# [SOLVED] How to connect an external hard drive to your TV?



## madoxx

I have a Thomson LCD TV and a WD (Western Digital) 230GB E-Book.
My TV unfortunately doesn't have a USB-Port and I was wondering if there's another way to connect my harddisk to the TV and watch my movies. Over a DVD Player maybe? I have a QONIX 3939, without USB-Port again..


----------



## TheMatt

*Re: How to connect an external hard drive to your TV?*

I would just hook it up to the computer and use the TV-out on your video card.


----------



## timruski

u didnt help me i dont want to take my comp from my room and put it there
cant u put it through s video or something else


----------



## Wrench97

No because you need a computer to read the data off the hard drive.


----------



## computerpol

Ok, although it’s not the most economical solution, what I currently have setup is an 750 Gb Mybook attached to an Xbox 360 Elite. I have also gotten the Xbox to read files from a flash drive, and a DVD formatted as Data.

I believe that the lower end xbox (arcade version runs about $250) should also run, but I haven’t personally tried it.

As a forewarning, xbox does not currently read .mkv, but it does read most .avi, divx, MP3 & MP4 formats. I plays music, movies, and pictures.

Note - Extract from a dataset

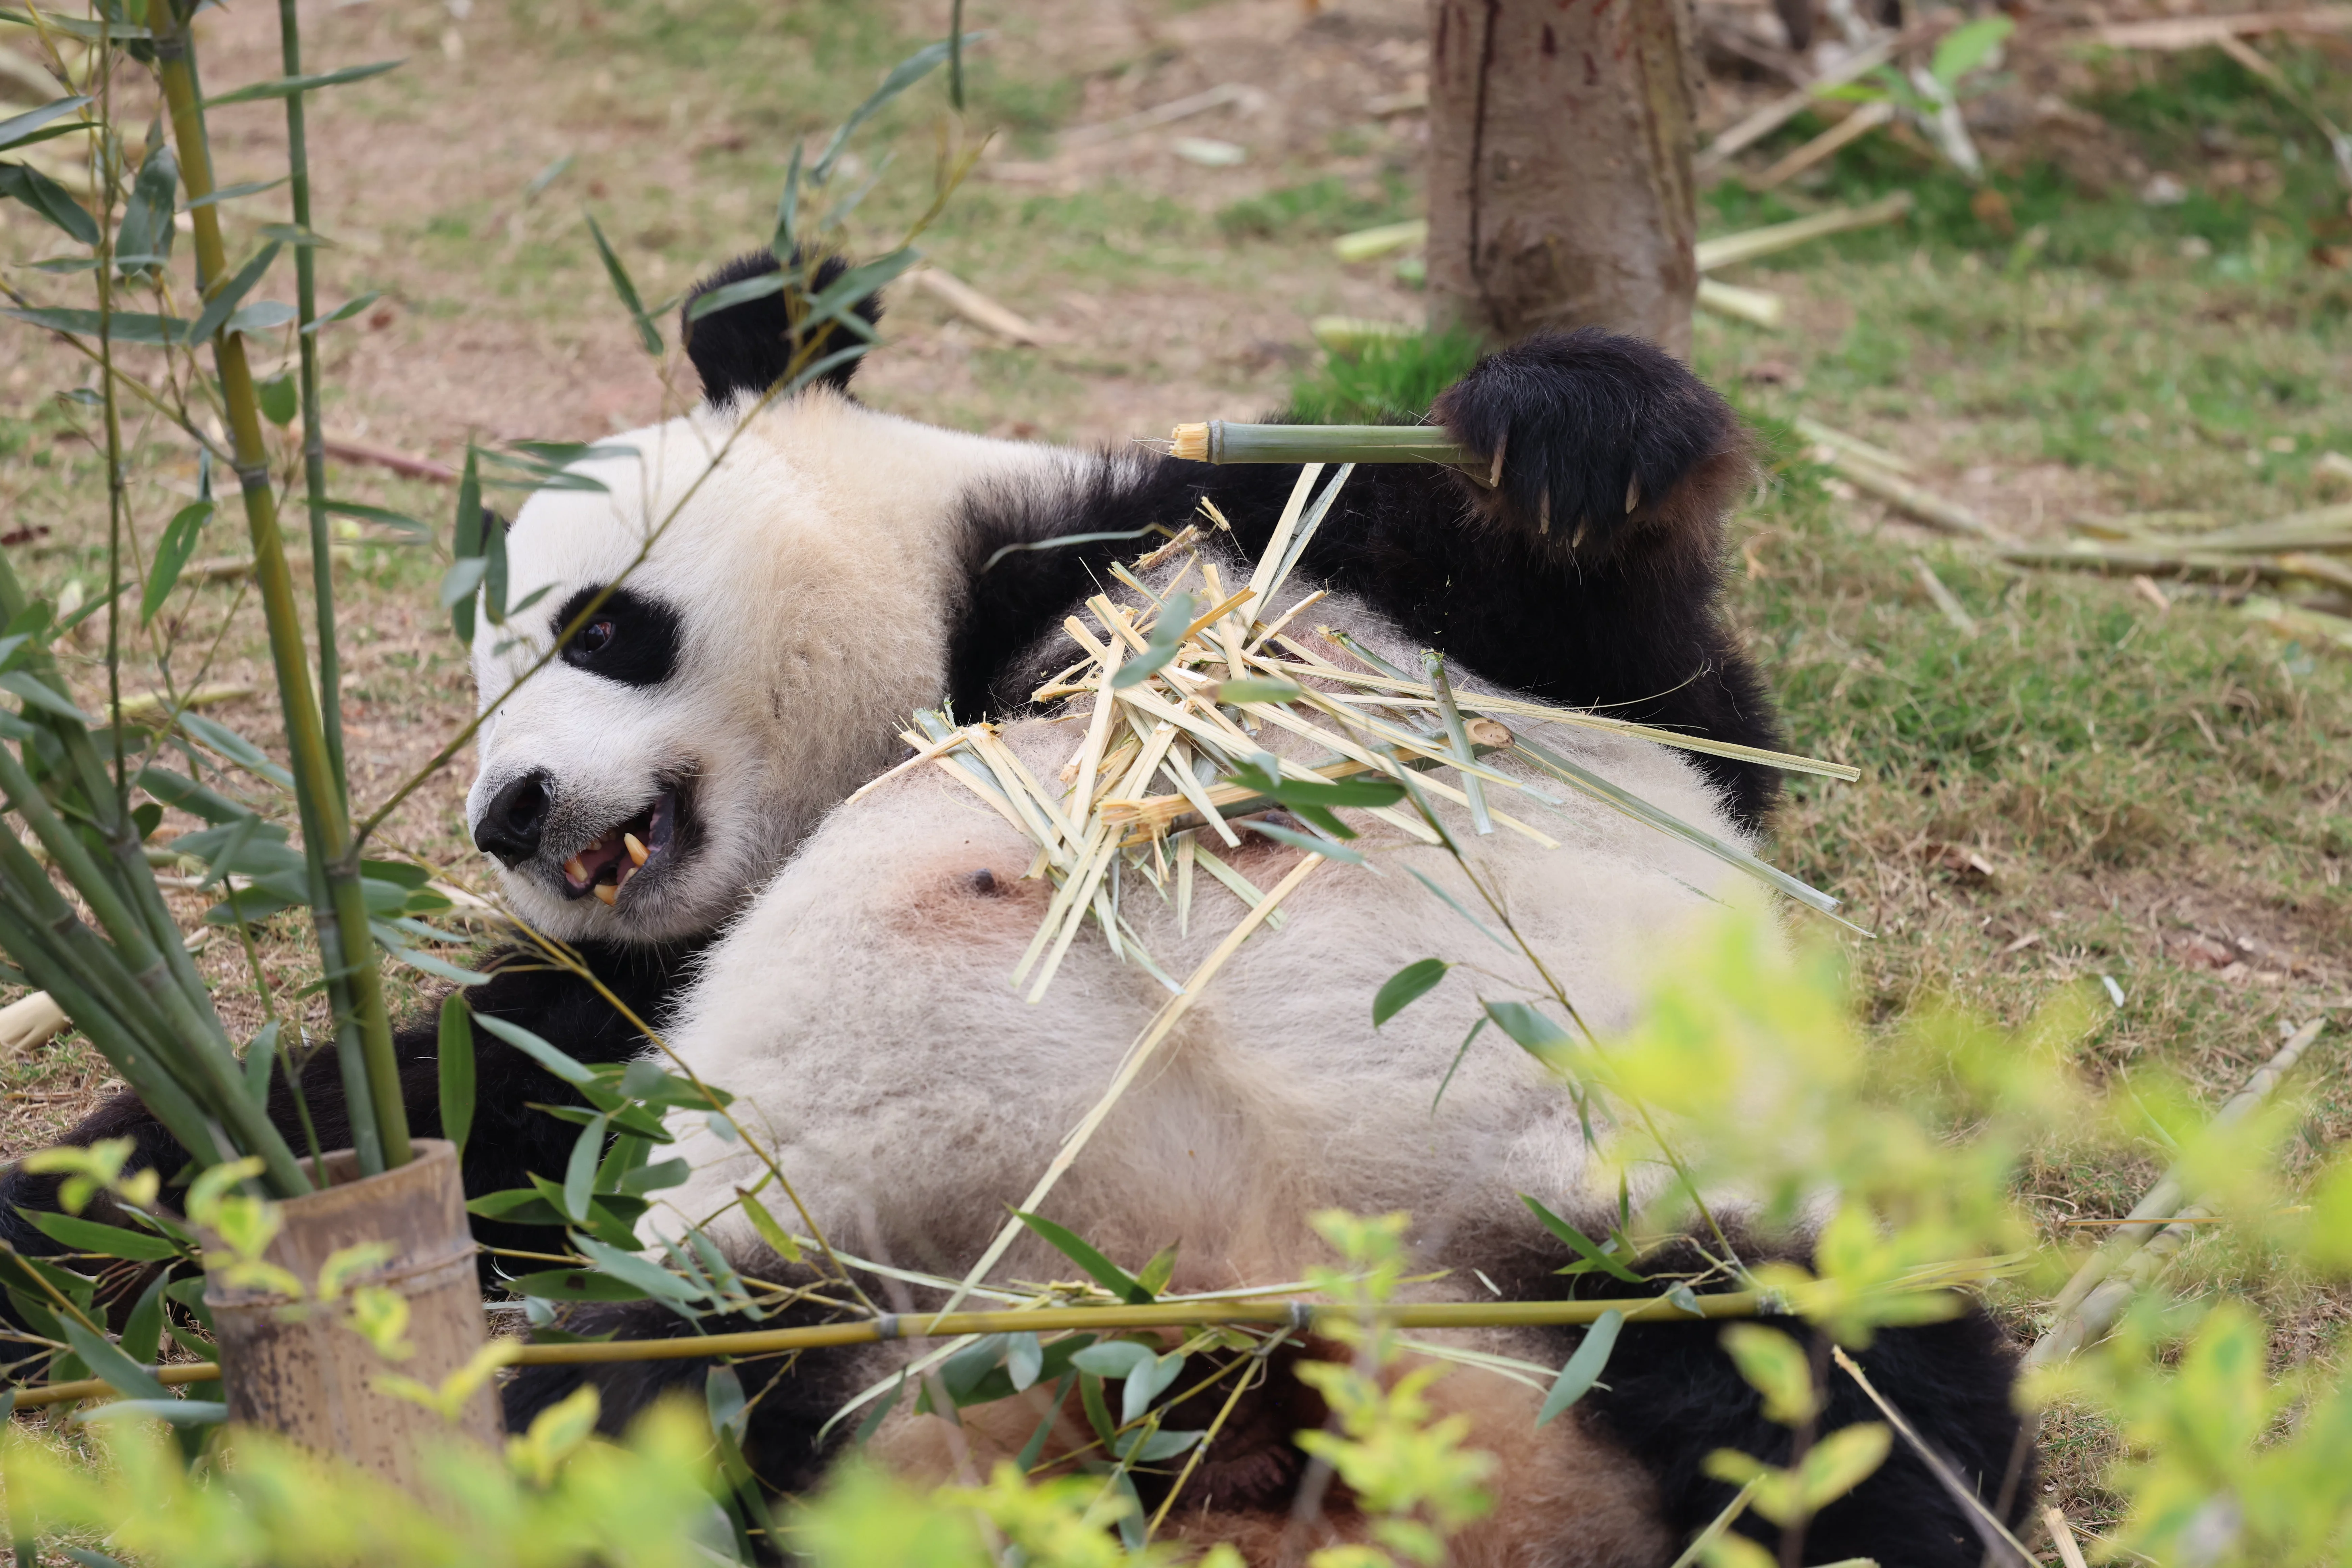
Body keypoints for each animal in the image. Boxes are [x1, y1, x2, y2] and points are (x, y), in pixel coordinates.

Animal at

If anyone knows of a cheaper way, please let me know, as I have a second TV that I want to connect a hdd to.


----------



## johnnieq

Try an Iomega® ScreenPlay™ TV Link. They retail around $110 in Canada, about $85 in the USA. You can attach any exernal hard drive to it via USB and the link connects to your TV. It comes with cables and a remote. I set up a friend's today with a one TB drive. He has 1,500 movies available to browse and view. No burning to DVDs, no computer wired to the TV set.


----------



## Les1957

Johnnie, thanks for that info but what I need to know - I have 6 television sets, will each television set be able to access the hard drive and choose individually what they want to watch? If not, does anybody know of any multimedia drives that I will be able to do so with a wireless network?


----------



## ericricho

hi i have a Western Digital E-Book too and i was looking aroud for some time and found this a Cyclone Micro HDMI Media player Adaptor it great small too all i do is plug my e-books usb in to the adaptor then plug it in to my tv. i can access all my files and folder movies pics and music even things like ebooks witch is great  it also is a multi card reader. the only down side to this is that its only hdmi so if you have a old tv its no good but iam sure if you like you gadgets and are even looking around for things like this you have a hdmi compatible tv.

here is a link.
http://www.amazon.co.uk/Sumvision-C...1?ie=UTF8&s=electronics&qid=1260748705&sr=8-1


----------